A plot of the raw values of EA-CSF volume for each individual and the modeladjusted least squares means (LSM) for each group are illustrated. The least squares mean of the ASD group was 15·1% greater than the TD group. (Least squares means and p-value are from the model with age, sex, body weight, and TCV as covariates. Error bars = ±1 SEM.)

Figure 3.. A plot of the model-predicted values of EA-CSF for each individual.

(These modelpredicted values were computed from the beta weights of all the variables in the full statistical model.)

Figure 4.. Relationship with head circumference at 3 years and at birth.

(A) Head circumference was significantly correlated with TCV in both groups. (B) Head circumference was also significantly correlated with extra-axial CSF volume in both groups. (C) Head circumference at birth was significantly correlated with later TCV at 3 years of age in both groups. (D) Head circumference at birth was significantly correlated with volume of extra-axial CSF at 3 years of age in the ASD group, but not TD group. (*Normalized head circumference at birth is corrected by gestational age.)

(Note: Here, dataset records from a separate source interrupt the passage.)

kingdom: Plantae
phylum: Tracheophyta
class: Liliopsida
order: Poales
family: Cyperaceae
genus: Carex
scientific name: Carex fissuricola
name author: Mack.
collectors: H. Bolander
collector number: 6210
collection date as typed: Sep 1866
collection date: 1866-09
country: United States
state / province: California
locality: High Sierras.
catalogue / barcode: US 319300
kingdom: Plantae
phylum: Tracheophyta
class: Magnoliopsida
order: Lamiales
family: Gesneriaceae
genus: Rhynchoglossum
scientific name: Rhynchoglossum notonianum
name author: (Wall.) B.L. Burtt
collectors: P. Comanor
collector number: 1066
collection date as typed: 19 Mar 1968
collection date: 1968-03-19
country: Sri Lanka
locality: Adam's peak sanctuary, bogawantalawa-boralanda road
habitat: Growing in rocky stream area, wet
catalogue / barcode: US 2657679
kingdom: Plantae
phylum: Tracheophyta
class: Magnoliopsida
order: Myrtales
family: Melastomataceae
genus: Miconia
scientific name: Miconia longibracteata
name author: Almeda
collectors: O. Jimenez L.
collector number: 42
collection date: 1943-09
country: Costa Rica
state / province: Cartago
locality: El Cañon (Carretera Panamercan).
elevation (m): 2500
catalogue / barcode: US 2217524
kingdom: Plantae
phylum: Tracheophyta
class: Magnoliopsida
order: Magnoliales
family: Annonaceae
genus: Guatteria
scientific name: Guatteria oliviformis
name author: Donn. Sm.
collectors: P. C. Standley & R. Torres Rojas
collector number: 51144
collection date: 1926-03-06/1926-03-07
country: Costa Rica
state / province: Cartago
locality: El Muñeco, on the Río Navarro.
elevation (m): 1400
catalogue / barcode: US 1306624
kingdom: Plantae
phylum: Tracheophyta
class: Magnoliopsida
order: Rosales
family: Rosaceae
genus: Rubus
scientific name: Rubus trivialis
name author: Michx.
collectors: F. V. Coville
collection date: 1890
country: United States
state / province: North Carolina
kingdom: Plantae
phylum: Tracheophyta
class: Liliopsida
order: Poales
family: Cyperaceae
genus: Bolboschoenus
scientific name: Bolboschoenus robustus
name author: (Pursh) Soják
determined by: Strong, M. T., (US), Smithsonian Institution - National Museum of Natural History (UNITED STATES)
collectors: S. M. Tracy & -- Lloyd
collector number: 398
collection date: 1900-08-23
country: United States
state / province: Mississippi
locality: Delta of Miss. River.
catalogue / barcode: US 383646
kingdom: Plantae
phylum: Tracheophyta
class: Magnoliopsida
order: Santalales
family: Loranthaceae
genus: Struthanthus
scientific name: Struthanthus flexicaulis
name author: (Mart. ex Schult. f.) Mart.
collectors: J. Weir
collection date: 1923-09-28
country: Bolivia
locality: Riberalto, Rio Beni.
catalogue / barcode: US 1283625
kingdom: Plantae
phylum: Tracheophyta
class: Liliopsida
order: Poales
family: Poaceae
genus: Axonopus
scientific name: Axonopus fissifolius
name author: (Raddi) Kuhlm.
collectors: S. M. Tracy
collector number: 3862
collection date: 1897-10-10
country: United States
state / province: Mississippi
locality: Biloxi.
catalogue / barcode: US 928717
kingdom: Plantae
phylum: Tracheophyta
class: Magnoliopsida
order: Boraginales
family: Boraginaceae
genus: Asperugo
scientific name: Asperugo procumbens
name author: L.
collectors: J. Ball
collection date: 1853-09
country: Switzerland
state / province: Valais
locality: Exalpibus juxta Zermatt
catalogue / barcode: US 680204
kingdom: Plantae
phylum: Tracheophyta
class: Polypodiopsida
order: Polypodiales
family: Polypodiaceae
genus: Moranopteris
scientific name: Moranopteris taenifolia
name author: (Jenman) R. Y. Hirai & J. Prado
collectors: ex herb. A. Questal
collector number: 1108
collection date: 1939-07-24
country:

Figure 5.. Subgroups of high Extra-axial CSF have more sleep problems.

(A) A ratio of CSF-to-Brain volume was derived by dividing extra-axial CSF by total cerebral volume. The ASD group had greater extra-axial CSF even when accounting for brain size in this manner (covariates: age, sex, weight). ASD subgroups of CSF:Brain Volume were then determined using a cutoff of +1·5 SD above the TD mean. (B and C) The ASD group with higher levels of extra-axial CSF (>1·5 SD above TD mean) had more sleep problems indicated on two sleep assessments: the Children’s Sleep Habits Questionnaire (B) and the Child Behavior Checklist (C). (Error bars = ±1 SEM.)